Phylo women in science card game (Kathryn)
Phylo is a card game that highlights the wonderful, complex, and inspiring things that inform our understanding of biodiversity and science; the game is developed under a crowd sourcing and open access model. Postdoc Kathryn Turner designed the beta version of the Women In Science and Engineering Phylo deck, which focuses on awesome women in STEM fields throughout history as well as issues pertaining to gender equity. Expansion decks are in development, and accompanying teaching modules are also being designed!
Collaboration with participant communities
We believe strongly in collaborating with the participants of our various human genetics research projects, including through regular visits to share and discuss research results. For example, we have a longstanding relationship with the Batwa rainforest hunter-gatherers of southwest Uganda; included among the images at left are illustrations by Alex Cagan and Marija Stojkovic of our results aided our presentations to the Batwa. Graduate student Richard Bankoff and Dr. Perry also published a paper on the ethics of genomics research with human hunter-gatherer populations.

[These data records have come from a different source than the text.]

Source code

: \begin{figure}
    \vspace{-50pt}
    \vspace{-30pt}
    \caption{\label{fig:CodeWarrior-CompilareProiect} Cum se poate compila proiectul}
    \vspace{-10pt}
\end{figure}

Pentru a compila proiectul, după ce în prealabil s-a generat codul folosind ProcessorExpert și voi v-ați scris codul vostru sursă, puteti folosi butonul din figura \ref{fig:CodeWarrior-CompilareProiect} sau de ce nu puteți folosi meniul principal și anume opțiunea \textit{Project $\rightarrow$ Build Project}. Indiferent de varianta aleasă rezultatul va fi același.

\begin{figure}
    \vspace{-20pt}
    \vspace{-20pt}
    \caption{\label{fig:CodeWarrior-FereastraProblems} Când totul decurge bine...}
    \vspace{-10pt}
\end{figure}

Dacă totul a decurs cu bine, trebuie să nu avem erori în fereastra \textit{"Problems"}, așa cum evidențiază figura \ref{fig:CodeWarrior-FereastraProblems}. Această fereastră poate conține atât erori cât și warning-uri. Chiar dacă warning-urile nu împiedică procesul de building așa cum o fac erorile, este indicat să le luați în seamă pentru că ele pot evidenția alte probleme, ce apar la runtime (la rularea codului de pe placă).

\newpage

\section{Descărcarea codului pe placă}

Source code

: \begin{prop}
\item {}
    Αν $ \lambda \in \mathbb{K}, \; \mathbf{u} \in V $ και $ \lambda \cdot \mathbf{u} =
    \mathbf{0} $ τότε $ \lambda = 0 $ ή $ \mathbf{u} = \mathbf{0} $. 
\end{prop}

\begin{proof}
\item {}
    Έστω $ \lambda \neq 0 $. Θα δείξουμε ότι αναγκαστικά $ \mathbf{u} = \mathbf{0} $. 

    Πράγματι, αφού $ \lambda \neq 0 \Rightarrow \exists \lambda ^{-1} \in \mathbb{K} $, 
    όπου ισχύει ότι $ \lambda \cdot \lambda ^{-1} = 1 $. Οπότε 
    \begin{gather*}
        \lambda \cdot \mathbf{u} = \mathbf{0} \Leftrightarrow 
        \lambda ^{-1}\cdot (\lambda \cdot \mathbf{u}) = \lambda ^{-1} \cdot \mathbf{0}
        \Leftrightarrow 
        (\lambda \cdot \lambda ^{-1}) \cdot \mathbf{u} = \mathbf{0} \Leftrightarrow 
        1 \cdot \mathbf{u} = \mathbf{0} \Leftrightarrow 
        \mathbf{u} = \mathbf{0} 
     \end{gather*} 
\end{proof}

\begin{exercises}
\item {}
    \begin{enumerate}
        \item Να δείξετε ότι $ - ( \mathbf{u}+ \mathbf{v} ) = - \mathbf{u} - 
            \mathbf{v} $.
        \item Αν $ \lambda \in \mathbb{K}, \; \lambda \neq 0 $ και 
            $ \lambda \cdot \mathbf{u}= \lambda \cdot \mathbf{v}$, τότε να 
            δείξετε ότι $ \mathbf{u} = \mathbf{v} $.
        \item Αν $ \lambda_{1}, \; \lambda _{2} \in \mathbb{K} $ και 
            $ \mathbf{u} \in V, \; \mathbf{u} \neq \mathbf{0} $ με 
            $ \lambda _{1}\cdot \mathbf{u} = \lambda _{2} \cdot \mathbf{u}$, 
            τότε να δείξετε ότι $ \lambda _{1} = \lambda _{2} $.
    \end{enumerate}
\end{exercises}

"Human hair diversity" blog (Tina)
Graduate student Tina Lasisi maintains a blog that is broadly about humans, hair, and diversity. Her posts (and her research) consider these topics both individually and integratively. The topics of Tina's posts have included (for example) why we need diversity in science, the value and importance of outreach, and on her project and career development process. Tina was recently featured on the popular radio show Quirks & Quarks regarding her viral tweet that anthropologists did not stop referring to biological 'race' to be politically correct, rather because it was bad science.
Science education and outreach (Katie)
Postdoc Katie Grogan recently published a paper with two colleagues that details a great classroom activity with sticky notes to teach evolutionary mechanisms. Katie has also been an active participant in Skype a Scientist and other programs through which she has connected with K-12 classrooms across the country, including in Georgia, Florida, and Kentucky. She has also been featured on multiple sites highlighting both her research and her experiences as a woman in science, including The Female Scientist, Dispatches from the Field, and the Lemur Conservation Network.
RNA-seq workshop - Peru students (Christina)
Postdoc Christina Bergey led a July 2017 bioinformatics workshop on the analysis of RNA-sequencing (transcriptomics) data for three visiting students from the Universidad Peruana Cayetano Heredia (Lima, Peru) and for several Penn State participants. The workshop was funded by an International Collaborative Research Grant from the Wenner-Gren Foundation to Dr. Perry and Dr. Hector Garcia, as an important training component associated with our collaborative evolutionary and functional genomics project on human Taenia tapeworm parasites.